Él llegó hace un par de días a aquel nuevo instituto, tuvo su encuentro con Magnus y, ahora que se paraba a pensar detenidamente, casi que se encontraban a inicios de Febrero. Y todo el mundo sabe obviamente el tipo de festejo que se celebraba aquel mes. Nada más y nada menos que: San Valentín.
Para el nephilim, ese día siempre fue como otro cualquiera. Quizás alguna vez que otra le regaló algún que otro detalle no demasiado llamativo a Jace, pero en esos instantes era diferente. Se trataba de Magnus y era más que obvio que a ese hombre no podía regalarle algo que fuera demasiado simple, más al saber lo extravagante que solía ser. Además, el cazador no podía permitirse el lujo de ofrecerle como regalo un viaje a cualquier lugar del mundo, tal y como en ocasiones hizo el brujo con él. Alec no podía permitirselo, pues no es que tuviera un salario demasiado elevado como para pagar billetes de avión.
Desde el día anterior no dejó de pensar en ese tema. Incluso soñó que hacía una lista de cosas que ofrecerle al mayor, pero al no haber podido visualizar en dicho sueño aquella maldita hoja, pues se encontraba como si se tratase de un jugador de fútbol novato. Aun así, cuando amaneció y abrió los ojos, en lo que se daba una pequeña ducha y se vestía, pensó en que quizás podría pedirle consejo a esas personas que sabía de su relación con Magnus. De primeras pensó en preguntarle a su hermana pero nada más hacerlo, se echó para atrás. Seguramente ésta le diría cosas que, posiblemente, el ojiazul no se atrevería a hacer. También pensó en Clary, pero la dejó en el cajón de posibles y, para finalizar: Belle. Ella era una chica agradable y que, luego de pillarlos a él y su amante infraganti, quizás tendría algo más de confianza.

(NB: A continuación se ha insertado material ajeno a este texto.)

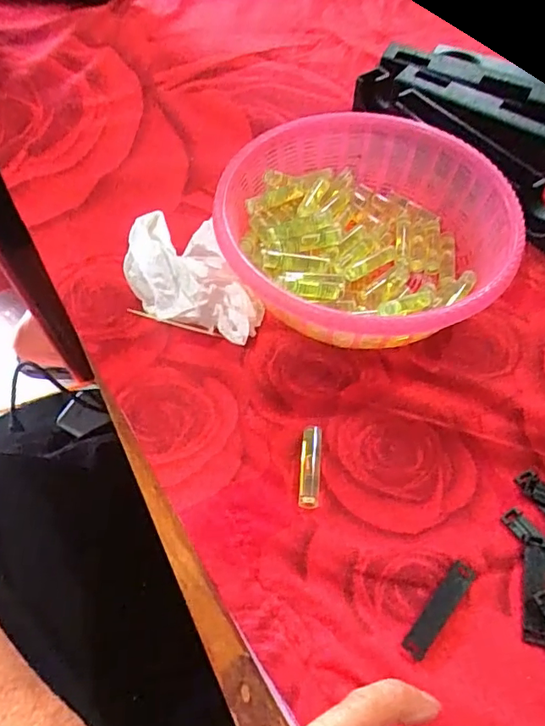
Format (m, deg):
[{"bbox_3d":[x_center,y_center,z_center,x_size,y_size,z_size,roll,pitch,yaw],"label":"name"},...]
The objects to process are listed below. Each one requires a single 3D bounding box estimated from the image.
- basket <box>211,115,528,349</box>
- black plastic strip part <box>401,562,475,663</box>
[{"bbox_3d":[0.054,-0.079,0.327,0.163,0.050,0.167,0,58,0],"label":"basket"},{"bbox_3d":[0.074,0.108,0.241,0.010,0.004,0.047,37,65,20],"label":"black plastic strip part"}]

Una vez que salió de la habitación caminó por los pasillos mientras que con la mirada buscaba la figura de la castaña, hasta que cerca de unas taquillas la encontró. No dudó en acercarse hacia ella pero, justo cuando se posó detrás y alzó una de sus manos para palmear su hombro, se detuvo y la apartó. Empezaba a dudar. Y precisamente por eso, acabó por dar un paso hacia atrás al tiempo que se giraba. Se marcharía.